▶ [EXTRACT]:
BRAVO, SIR. DOUCHEBAG OF THE YEAR.

the guy who hid his baggage (and not well).

You would think that for a girl who goes on a ton of dates, love is an even bigger possibility. This is not the case for me, and it’s more common for me to go on a date with a guy who has clear issues than not. I went on my first GOOD date in months a couple nights ago, and I have been over the moon about it ever since. ONE GOOD DATE. IN MONTHS. Anyway, one thing that happens often is that the guy ends up lying to me about something. But it’s not a small white lie like, “Oh I only lied to you about that phone call because it was actually the restaurant confirming our amazingly beautiful date where I rented out the whole place and the floor would be covered in angel dust and rose petals.” It’s more like, “Oh I know I might have said that I have never been married, but I actually have and I’m divorced. And I have two sons who I pay child support for.”

▶ [JOBS]:
**A.** In the dating post, what does the man in the second example admit after saying he had never been married?
**B.** Write the next part of the dating post, starting after its final sentence.
The data has no connection to the dating post.

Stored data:
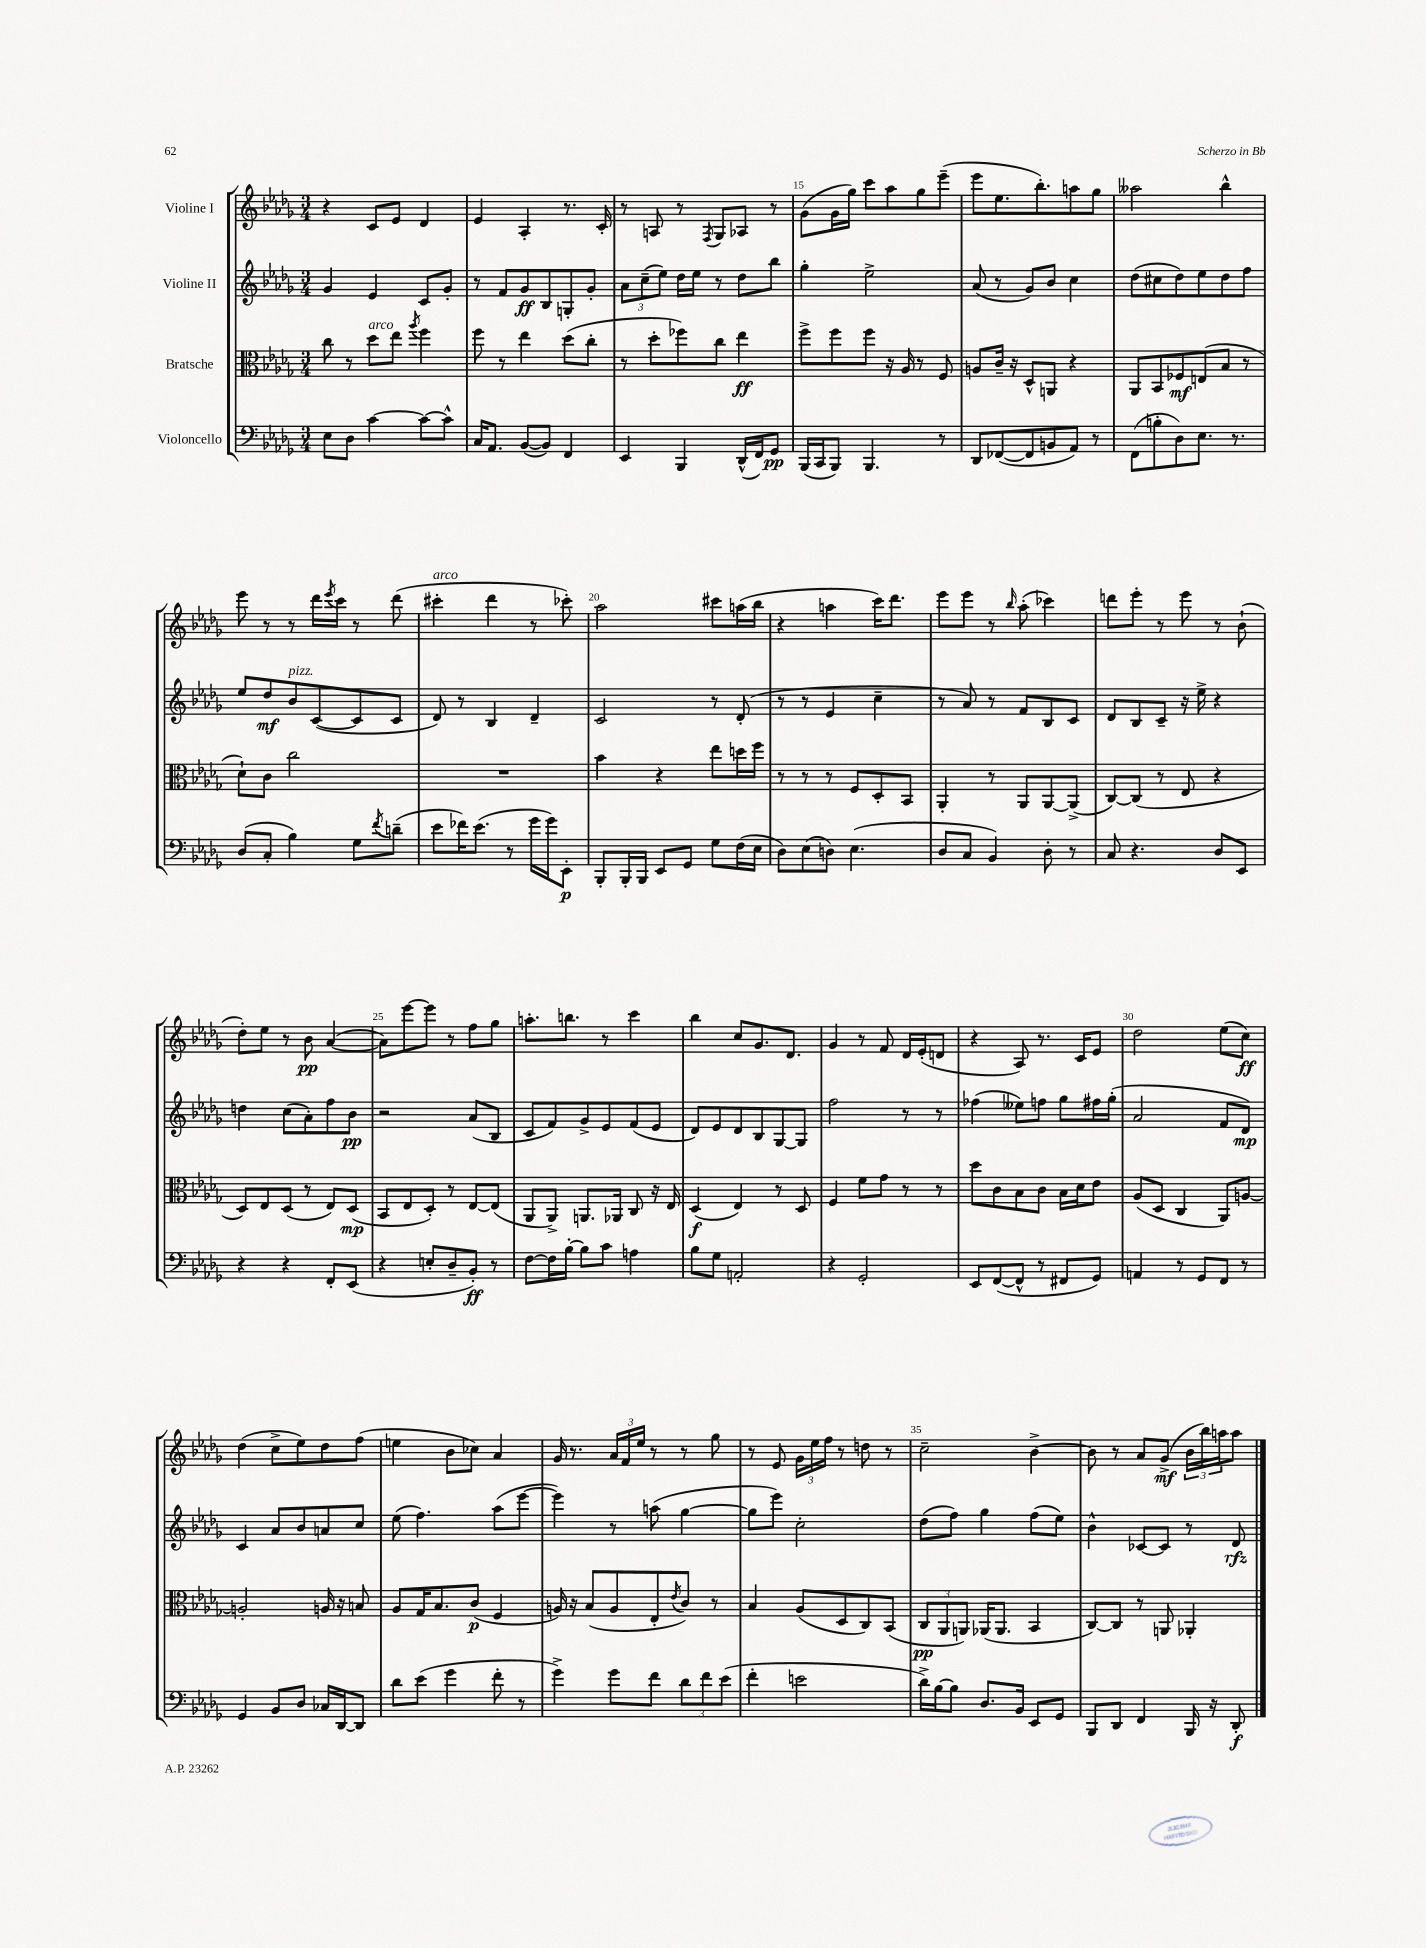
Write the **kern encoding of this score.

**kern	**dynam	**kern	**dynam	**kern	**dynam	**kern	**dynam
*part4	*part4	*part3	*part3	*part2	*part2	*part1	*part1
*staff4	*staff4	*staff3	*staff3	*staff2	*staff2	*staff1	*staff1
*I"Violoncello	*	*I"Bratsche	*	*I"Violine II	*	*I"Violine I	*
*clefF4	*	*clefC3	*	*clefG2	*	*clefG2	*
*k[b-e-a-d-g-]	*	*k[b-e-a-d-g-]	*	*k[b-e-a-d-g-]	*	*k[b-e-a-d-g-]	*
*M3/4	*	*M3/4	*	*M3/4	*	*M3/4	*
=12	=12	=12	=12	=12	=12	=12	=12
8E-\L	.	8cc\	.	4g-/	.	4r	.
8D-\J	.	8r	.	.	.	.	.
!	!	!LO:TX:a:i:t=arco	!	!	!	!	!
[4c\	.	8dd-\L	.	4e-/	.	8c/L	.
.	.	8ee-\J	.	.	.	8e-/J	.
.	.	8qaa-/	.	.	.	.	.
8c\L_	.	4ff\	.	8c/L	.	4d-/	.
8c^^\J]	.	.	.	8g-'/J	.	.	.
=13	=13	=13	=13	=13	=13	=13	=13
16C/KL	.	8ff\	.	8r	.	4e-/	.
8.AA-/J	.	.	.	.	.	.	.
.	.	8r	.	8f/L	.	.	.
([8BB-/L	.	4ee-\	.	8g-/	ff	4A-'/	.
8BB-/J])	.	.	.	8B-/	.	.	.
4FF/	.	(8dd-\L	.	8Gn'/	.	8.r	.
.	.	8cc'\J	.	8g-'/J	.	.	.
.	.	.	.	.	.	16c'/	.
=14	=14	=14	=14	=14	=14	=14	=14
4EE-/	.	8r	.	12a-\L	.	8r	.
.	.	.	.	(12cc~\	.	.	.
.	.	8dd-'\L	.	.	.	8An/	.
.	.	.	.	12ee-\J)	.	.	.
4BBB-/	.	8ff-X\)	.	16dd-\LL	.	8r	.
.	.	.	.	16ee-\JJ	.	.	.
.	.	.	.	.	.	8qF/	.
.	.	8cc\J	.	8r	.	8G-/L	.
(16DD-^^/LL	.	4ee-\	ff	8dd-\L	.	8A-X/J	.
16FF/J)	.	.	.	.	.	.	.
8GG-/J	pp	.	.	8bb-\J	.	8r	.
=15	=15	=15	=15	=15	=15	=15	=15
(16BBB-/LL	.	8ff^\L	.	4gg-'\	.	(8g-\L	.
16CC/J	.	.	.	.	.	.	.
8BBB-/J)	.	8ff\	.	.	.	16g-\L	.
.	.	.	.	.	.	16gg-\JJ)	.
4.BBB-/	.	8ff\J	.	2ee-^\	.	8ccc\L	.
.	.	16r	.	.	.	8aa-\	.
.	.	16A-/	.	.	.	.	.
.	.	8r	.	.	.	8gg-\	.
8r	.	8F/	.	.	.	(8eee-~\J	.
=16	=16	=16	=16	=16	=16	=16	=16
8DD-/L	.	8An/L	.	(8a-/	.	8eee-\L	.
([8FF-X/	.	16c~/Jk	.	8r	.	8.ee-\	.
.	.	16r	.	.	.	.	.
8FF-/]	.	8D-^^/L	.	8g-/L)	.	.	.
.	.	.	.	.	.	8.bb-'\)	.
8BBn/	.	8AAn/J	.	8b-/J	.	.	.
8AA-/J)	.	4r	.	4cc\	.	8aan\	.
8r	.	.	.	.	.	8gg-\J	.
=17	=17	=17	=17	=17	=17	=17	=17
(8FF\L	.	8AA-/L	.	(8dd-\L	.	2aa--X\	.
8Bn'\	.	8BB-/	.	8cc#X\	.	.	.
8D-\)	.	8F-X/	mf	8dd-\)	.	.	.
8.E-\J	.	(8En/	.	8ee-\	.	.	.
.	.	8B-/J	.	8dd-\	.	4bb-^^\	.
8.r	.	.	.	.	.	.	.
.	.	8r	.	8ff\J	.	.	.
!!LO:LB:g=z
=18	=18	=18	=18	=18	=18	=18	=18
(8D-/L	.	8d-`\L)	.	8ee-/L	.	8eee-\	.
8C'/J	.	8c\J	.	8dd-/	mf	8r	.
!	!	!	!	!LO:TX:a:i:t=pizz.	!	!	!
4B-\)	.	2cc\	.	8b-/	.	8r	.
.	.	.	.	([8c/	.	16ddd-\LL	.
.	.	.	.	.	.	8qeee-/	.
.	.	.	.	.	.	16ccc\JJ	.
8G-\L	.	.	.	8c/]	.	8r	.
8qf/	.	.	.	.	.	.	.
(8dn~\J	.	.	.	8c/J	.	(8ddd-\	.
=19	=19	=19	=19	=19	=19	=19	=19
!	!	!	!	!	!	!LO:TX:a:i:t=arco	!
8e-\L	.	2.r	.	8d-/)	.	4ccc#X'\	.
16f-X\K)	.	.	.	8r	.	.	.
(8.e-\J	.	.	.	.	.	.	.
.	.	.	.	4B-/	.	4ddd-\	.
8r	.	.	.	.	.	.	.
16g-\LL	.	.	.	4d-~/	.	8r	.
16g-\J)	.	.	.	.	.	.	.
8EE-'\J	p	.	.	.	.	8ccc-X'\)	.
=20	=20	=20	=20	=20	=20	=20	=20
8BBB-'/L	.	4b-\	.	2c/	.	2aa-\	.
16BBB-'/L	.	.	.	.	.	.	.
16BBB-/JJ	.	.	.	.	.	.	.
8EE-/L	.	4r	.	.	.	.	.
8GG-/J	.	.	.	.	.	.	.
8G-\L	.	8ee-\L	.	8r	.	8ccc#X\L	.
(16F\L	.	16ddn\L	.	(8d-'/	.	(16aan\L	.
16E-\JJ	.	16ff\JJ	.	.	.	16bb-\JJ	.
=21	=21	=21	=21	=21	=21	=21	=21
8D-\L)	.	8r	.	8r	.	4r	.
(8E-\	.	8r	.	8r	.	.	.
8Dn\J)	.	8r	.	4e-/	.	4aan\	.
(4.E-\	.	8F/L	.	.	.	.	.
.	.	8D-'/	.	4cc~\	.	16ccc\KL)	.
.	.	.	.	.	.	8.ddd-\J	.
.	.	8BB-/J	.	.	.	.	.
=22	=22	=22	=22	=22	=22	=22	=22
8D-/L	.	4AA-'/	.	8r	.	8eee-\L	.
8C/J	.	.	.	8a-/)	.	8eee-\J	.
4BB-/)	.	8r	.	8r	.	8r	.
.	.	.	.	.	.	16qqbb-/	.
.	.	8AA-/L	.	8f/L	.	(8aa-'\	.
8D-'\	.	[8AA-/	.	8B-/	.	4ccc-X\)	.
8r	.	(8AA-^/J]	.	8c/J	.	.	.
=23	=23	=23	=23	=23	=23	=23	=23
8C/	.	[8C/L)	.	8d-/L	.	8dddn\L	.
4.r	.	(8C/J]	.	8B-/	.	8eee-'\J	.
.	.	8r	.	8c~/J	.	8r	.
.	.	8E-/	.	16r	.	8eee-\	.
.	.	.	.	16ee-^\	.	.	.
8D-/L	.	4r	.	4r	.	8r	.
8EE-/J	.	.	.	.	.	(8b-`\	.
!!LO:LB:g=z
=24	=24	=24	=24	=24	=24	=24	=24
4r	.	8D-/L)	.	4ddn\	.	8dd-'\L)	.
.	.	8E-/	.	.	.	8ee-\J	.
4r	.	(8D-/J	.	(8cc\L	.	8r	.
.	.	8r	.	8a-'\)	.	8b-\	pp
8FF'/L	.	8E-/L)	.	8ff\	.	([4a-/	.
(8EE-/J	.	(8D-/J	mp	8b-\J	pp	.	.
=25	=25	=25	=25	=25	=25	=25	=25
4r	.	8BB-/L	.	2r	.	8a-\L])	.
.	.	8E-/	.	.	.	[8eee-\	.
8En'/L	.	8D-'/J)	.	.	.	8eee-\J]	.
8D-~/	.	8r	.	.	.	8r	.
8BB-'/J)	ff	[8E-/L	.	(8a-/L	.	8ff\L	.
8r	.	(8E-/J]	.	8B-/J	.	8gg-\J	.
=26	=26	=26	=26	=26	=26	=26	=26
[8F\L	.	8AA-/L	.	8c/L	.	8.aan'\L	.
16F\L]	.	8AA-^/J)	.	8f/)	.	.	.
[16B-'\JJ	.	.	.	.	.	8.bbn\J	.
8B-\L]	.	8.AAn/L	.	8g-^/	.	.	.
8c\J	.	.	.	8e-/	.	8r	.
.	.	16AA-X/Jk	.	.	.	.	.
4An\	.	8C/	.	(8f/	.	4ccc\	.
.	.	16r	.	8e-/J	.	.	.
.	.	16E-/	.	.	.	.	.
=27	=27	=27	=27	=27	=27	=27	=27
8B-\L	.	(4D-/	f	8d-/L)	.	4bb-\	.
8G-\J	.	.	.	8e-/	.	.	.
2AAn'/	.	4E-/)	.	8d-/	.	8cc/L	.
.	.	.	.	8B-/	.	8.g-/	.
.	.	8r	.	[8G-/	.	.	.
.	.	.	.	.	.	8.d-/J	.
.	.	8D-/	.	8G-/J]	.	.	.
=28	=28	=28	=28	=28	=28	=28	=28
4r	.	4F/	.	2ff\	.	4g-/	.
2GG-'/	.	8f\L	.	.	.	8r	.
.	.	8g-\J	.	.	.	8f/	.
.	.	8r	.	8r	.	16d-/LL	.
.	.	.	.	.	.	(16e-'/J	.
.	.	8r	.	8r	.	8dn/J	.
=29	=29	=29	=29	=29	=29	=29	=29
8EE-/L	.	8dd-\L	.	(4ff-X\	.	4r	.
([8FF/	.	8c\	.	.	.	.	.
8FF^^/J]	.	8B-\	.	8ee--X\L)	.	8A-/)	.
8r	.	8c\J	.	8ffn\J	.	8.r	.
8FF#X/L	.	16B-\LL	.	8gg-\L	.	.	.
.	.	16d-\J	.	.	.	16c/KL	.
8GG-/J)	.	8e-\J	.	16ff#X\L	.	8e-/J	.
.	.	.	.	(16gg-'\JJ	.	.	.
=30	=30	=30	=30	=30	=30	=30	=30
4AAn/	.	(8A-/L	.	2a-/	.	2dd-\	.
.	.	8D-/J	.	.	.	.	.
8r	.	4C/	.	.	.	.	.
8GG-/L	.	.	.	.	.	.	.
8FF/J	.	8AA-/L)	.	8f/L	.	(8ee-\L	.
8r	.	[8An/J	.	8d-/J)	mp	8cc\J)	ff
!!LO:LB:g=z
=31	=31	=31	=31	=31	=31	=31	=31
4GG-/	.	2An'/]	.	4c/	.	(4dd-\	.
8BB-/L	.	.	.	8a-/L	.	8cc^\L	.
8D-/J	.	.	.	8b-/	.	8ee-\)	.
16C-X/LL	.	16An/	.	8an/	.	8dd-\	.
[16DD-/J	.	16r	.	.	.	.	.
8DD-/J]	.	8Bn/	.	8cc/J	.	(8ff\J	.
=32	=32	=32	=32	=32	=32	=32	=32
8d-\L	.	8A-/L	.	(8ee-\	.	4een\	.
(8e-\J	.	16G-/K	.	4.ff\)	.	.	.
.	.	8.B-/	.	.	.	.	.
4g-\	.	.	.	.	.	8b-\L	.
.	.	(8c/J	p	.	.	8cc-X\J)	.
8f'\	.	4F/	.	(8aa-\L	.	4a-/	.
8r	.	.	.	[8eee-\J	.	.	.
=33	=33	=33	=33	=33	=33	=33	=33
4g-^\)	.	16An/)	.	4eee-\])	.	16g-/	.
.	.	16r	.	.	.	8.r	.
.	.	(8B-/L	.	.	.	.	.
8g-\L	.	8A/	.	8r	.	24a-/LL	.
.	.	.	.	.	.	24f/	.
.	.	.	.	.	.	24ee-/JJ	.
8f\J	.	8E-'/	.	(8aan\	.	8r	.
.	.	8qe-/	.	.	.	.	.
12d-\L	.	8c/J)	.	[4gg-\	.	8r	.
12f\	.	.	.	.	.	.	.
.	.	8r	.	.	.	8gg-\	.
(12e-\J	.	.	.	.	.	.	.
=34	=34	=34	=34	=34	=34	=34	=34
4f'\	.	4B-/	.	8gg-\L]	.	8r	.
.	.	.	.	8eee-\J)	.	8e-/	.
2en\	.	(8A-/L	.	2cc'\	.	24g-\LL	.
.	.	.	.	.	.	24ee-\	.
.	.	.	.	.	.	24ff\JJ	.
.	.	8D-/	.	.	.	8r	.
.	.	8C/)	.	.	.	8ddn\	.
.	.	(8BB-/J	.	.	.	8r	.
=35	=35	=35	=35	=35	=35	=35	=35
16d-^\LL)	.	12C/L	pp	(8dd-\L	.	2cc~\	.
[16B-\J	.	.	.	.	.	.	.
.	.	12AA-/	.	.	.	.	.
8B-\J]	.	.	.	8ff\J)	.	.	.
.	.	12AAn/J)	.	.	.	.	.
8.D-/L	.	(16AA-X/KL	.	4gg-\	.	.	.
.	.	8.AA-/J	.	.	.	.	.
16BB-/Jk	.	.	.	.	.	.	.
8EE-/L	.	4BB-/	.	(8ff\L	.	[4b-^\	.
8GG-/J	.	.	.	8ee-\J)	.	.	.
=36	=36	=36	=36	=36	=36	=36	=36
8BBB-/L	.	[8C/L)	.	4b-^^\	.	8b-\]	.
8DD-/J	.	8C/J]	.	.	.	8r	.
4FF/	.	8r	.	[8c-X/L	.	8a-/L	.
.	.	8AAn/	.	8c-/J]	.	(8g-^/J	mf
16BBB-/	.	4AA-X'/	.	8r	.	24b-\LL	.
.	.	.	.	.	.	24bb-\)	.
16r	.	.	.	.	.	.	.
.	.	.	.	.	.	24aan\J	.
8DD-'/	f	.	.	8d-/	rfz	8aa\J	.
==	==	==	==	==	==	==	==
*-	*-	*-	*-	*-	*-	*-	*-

▶ [EXERCISE RESPONSES]:
**A.** He admits he has been married, is divorced, and has two sons he pays child support for.

**B.**
By the way, that shit actually happened. But this is ANOTHER guy who lied about being divorced.

I had gone on a few dates with this guy who had the whole package: he was tall, he had a great job that he loved, he didn’t have mommy issues, and he was surrounded with family and friends who he had seemingly great relationships with. He seemed transparent with me, and by the third date, we were strolling over a romantically lit bridge with our fingers tangled together. It had been nearly a month since our first date, and I was ready to move forward.

Now, I had decided to do a little experiment and told myself that I would not Google-stalk this guy. No matter how tempting, I would keep from typing in his name and scrolling through page after page of little fragments of his life (if he actually had that much of an interesting life). I remember I was trying to fall asleep after that third date, but I simply couldn’t. My heart was heavy and there was this deep feeling in my gut that made me super uncomfortable (and this time, it was NOT gas).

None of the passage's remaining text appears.